O caso remonta a 15 de janeiro, data em que o representante da comunidade indígena Aquila, Antonio Díaz Valencia, de 71 anos, e o advogado especializado na defesa de direitos humanos Ricardo Arturo Lagunes Gasca, de 41 anos, desapareceram ao longo da fronteira entre os estados de Colima e Michoacán. O desaparecimento deu-se após uma reunião sobre o incumprimento, por parte de uma empresa siderúrgica, de acordos relacionados com a exploração da mina de Las Encinas.
Ativistas terão sido seguidos pouco antes
A Ternium, que opera a mina, é um dos atores económicos mais poderosos da região. No entanto, as suas atividades causam muitos danos ambientais e também prejudicam o tecido social da região, o que já levou a muitos conflitos e violência dentro da própria comunidade. Nesse sentido, os dois homens estavam a lutar por uma compensação justa por parte da empresa. As suspeitas sobre os desaparecimentos voltaram-se de imediato para a empresa Ternium, que tem a sua sede no Luxemburgo, no Boulevard Royal.

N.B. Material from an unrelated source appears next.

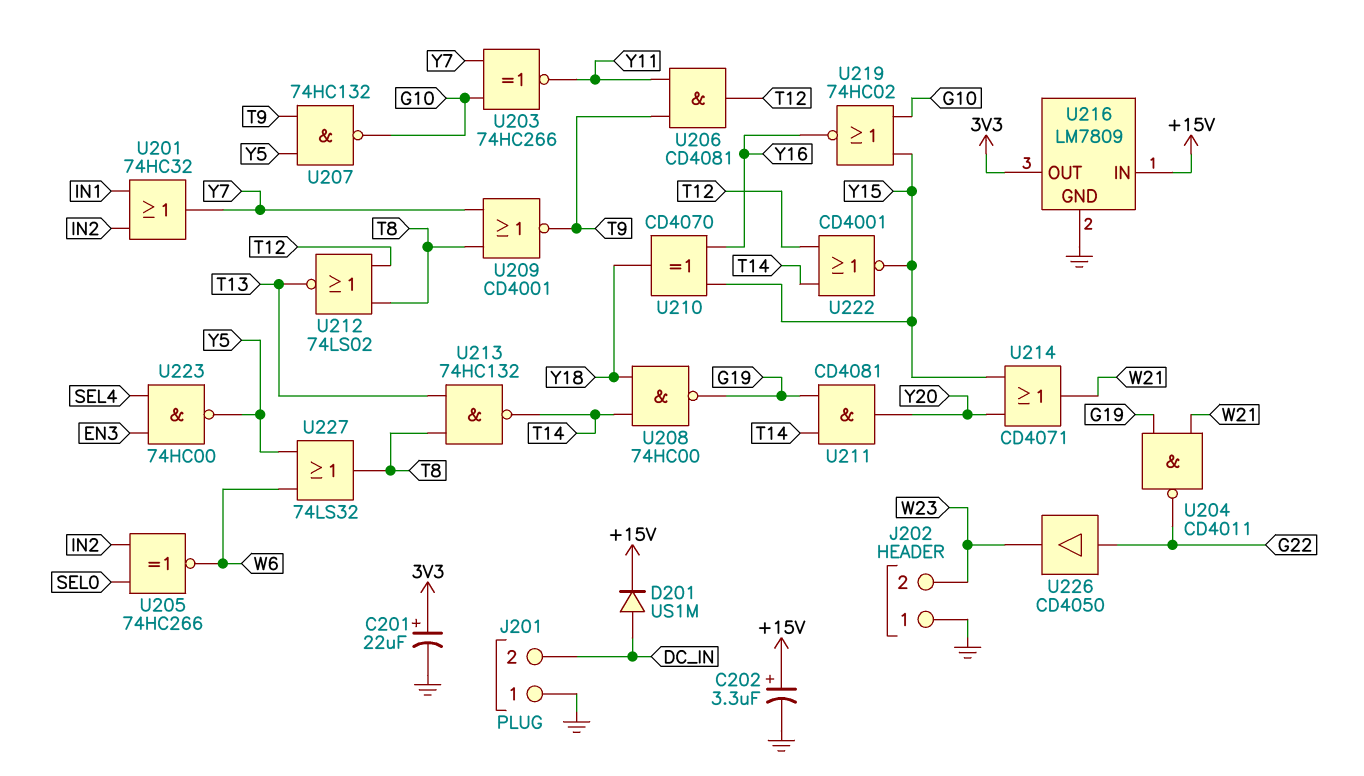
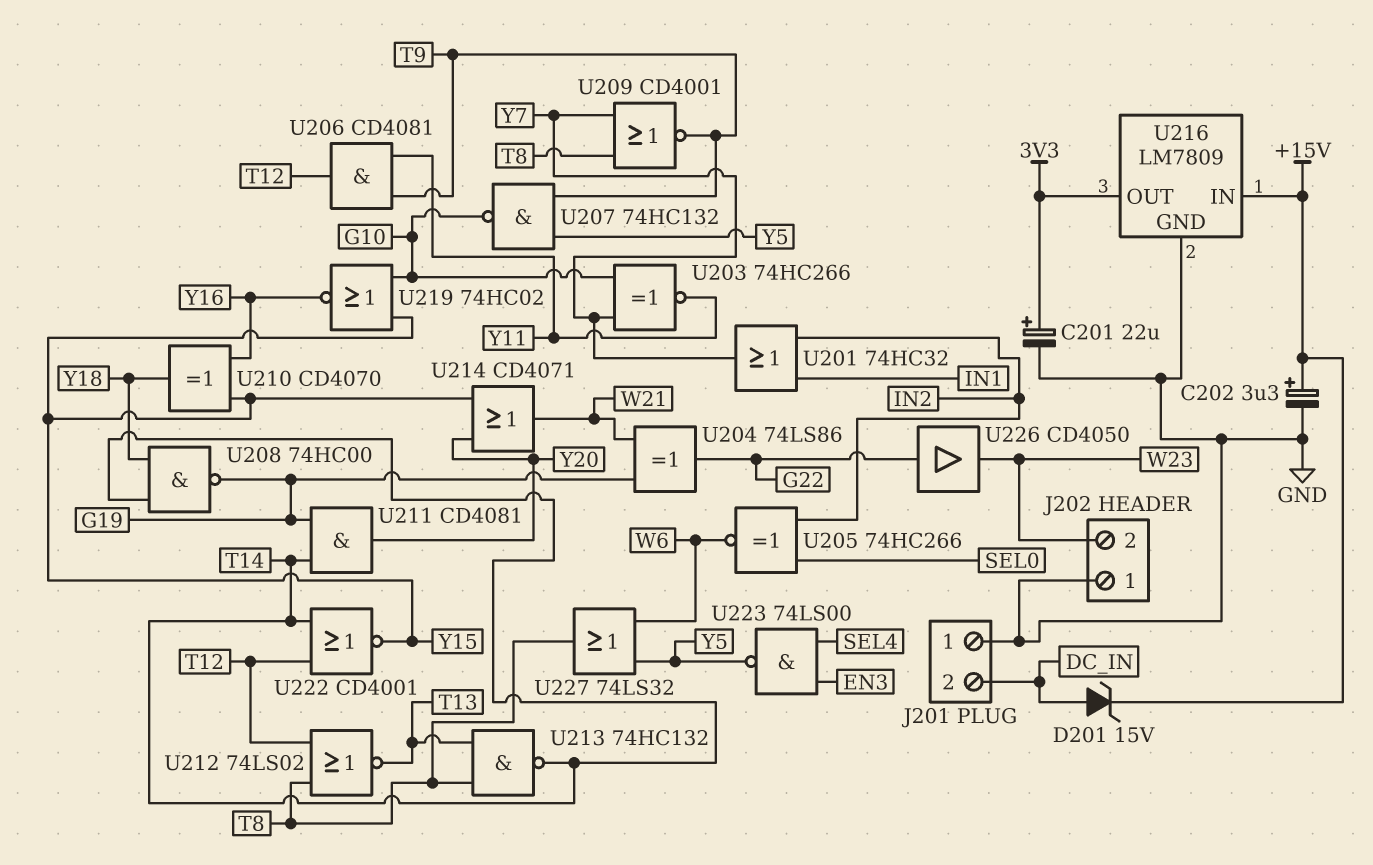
D201: diode US1M (A DC_IN, K +15V) -> zener 15V (A DC_IN, K +15V)
U204: NAND CD4011 (in G19, in W21, out G22) -> XOR 74LS86 (in G19, in W21, out G22)
U223: NAND 74HC00 (in EN3, in SEL4, out Y5) -> NAND 74LS00 (in EN3, in SEL4, out Y5)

Além disso, testemunhas explicaram à imprensa local que os dois ativistas tinham sido ameaçados várias vezes por um membro da empresa mineira. No dia do desaparecimento, terão sido seguidos por vários homens em carros e motos, depois de saírem da reunião referida. Os dois deslocavam-se numa pick-up branca que foi encontrada na berma de uma autoestrada. Embora o veículo estivesse cheio de marcas de balas, não foi encontrado sangue no interior.
Dois meses depois, não há pistas do paradeiro de Ricardo e Antonio, deixando ambas as famílias numa situação de absoluta angústia. Para elas, a Ternium está inevitavelmente envolvida no mistério. Recentemente, foram mencionadas suspeitas de ligações entre a empresa siderúrgica e o poderoso Cartel Jalisco Nueva Generación, um dos mais poderosos e influentes cartéis do mundo.
Recorde-se que, pouco depois dos desaparecimentos, a empresa respondeu às acusações num comunicado de imprensa, onde disse estar "a colaborar ativamente com as autoridades mexicanas, fazendo tudo [ao seu alcance] para encontrar as duas pessoas desaparecidas". A empresa mostrou-se "chocada" com os factos e expressou a sua "solidariedade" com as famílias de Antonio e Ricardo. "Negámos e rejeitámos publicamente qualquer especulação de que a Ternium ou Las Encinas estejam implicadas ou ligadas aos desaparecimentos".
Finalmente, o irmão de Ricardo, Antoine, implorou à empresa que utilize a sua influência comercial e política para garantir o regresso dos dois desaparecidos. "A Ternium é muito poderosa na região e opera numa região dominada pela violência e pelo conflito. É da sua responsabilidade respeitar os direitos humanos e reparar a comunidade destroçada", afirmou, agradecendo ao Luxemburgo por dar atenção ao caso.
(Artigo originalmente publicado no Virgule e adaptado para o Contacto por Maria Monteiro.)